Provided data START

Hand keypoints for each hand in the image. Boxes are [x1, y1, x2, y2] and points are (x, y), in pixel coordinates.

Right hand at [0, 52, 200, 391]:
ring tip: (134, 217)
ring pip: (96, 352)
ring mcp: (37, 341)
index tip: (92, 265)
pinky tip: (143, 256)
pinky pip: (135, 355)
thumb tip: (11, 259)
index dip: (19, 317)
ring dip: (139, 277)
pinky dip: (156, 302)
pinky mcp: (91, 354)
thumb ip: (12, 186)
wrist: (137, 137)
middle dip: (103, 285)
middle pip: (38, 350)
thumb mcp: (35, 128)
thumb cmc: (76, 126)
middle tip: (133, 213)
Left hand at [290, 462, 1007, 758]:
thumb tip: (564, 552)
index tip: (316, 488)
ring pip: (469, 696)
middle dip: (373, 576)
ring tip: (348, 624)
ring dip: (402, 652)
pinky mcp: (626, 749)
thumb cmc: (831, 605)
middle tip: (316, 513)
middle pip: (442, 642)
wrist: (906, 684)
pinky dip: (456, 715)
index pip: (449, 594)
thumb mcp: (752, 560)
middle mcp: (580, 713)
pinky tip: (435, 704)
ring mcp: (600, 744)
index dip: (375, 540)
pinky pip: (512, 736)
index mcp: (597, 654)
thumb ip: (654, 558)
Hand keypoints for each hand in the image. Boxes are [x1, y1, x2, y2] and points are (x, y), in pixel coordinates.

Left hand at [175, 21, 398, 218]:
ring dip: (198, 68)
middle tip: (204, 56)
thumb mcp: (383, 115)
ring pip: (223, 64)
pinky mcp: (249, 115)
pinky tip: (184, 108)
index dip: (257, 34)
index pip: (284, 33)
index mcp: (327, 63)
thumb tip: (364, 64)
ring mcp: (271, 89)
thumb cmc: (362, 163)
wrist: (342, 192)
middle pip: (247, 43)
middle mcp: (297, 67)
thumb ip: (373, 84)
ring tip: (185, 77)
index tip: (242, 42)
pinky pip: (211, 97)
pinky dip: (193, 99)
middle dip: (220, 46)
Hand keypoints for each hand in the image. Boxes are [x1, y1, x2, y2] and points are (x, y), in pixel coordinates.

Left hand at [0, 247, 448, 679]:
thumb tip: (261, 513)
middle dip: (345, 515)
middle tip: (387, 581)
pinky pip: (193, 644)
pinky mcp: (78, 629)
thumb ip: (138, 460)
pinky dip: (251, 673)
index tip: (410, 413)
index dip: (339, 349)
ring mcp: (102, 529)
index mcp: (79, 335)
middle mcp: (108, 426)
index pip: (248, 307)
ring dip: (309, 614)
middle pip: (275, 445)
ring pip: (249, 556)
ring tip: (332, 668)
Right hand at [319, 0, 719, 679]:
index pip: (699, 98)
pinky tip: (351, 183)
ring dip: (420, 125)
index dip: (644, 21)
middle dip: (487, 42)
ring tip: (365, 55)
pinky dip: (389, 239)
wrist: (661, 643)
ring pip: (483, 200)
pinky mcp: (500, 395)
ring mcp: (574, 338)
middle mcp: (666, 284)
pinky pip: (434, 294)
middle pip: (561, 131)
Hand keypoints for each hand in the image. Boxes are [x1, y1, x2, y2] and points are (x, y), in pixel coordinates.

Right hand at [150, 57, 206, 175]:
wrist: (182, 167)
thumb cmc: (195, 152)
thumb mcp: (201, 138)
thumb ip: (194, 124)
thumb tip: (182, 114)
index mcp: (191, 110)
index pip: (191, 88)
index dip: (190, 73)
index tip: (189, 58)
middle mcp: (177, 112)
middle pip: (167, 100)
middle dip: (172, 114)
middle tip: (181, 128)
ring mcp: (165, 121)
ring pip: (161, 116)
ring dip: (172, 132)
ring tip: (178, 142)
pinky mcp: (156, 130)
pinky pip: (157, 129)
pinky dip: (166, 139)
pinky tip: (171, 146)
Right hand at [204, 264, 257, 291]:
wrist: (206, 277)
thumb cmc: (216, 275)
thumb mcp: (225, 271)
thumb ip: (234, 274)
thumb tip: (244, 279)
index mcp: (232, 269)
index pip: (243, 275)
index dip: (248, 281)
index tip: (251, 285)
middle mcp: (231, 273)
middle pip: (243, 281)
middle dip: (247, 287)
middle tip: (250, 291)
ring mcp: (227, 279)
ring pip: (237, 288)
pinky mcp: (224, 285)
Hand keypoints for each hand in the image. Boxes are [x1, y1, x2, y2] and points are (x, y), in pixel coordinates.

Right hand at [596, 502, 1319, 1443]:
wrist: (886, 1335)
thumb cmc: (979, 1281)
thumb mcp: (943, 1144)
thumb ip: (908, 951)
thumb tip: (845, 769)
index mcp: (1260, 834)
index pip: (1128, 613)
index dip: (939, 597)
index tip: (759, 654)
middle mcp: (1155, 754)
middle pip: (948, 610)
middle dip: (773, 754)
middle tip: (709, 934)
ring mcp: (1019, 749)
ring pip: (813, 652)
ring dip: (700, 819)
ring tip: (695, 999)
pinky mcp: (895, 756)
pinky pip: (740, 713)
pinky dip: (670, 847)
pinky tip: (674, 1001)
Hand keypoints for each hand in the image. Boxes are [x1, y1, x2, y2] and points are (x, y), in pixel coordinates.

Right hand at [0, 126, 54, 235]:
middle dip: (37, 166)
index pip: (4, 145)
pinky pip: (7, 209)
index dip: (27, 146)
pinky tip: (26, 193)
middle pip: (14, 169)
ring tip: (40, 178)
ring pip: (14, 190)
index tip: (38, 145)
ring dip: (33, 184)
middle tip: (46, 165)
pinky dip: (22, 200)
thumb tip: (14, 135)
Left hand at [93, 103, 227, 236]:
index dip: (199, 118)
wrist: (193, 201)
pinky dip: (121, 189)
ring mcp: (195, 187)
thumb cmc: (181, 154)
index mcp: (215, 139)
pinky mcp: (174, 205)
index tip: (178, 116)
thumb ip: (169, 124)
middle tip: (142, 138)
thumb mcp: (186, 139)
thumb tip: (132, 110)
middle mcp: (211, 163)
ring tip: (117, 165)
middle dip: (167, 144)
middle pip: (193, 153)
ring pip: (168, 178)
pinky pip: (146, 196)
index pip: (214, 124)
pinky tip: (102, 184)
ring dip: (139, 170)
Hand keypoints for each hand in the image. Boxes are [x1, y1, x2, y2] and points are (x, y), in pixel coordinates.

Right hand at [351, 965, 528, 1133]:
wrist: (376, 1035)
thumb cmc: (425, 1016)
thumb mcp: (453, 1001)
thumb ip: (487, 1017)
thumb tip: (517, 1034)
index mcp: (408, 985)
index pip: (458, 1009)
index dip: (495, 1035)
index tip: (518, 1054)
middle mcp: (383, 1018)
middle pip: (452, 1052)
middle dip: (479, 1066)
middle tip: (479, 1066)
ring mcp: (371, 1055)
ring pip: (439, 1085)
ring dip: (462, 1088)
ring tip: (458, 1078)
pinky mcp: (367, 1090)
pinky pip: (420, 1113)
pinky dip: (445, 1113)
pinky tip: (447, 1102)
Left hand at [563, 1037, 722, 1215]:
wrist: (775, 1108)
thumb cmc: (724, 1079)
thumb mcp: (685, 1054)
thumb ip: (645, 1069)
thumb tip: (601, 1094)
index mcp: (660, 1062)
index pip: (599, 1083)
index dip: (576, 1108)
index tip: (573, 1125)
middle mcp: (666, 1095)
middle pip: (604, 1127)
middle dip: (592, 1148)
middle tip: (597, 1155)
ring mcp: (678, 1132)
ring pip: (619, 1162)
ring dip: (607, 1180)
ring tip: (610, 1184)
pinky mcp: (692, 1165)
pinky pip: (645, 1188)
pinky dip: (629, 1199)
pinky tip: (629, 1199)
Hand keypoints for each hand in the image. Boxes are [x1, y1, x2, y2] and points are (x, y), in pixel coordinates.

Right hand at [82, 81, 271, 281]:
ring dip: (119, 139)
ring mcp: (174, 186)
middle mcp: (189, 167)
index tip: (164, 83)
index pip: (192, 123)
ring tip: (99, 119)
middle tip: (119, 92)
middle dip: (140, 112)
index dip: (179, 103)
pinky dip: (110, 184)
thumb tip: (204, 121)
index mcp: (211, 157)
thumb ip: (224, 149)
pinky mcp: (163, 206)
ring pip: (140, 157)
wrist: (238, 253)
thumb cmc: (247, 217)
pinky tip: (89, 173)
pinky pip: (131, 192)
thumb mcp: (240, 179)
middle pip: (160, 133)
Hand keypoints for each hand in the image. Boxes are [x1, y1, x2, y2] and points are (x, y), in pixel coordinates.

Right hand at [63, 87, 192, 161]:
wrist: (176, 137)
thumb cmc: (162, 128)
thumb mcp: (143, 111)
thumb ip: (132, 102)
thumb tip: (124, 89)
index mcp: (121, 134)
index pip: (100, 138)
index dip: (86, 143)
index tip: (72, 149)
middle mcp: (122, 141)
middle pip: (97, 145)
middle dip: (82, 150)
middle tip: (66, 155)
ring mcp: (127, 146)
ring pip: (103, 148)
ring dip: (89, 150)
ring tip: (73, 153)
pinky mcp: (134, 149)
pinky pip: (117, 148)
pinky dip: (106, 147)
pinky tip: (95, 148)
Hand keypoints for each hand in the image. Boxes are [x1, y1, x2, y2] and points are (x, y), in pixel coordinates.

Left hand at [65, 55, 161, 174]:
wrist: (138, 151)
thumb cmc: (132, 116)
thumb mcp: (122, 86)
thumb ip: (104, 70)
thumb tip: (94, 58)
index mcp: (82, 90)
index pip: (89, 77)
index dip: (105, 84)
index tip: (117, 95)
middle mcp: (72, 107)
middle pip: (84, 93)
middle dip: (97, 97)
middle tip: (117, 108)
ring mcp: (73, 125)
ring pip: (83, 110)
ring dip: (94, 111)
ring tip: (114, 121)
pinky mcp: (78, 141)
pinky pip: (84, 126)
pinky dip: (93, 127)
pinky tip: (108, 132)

Provided data END

Exercise objective = Each line from the top of the entries above through the line containing "thumb ip: (12, 186)" must be transcribed exactly, and no other line may appear.

Result for this exercise =
Hand keypoints for each hand in the image. Boxes are [x1, y1, x2, y2] and points are (x, y), in pixel coordinates.

Right hand at [0, 52, 200, 391]:
ring tip: (134, 217)
ring pip: (96, 352)
ring mcp: (37, 341)
index tip: (92, 265)
pinky tip: (143, 256)
pinky pip: (135, 355)
thumb tip: (11, 259)
index dip: (19, 317)
ring dip: (139, 277)
pinky dip: (156, 302)
pinky mcp: (91, 354)
thumb ip: (12, 186)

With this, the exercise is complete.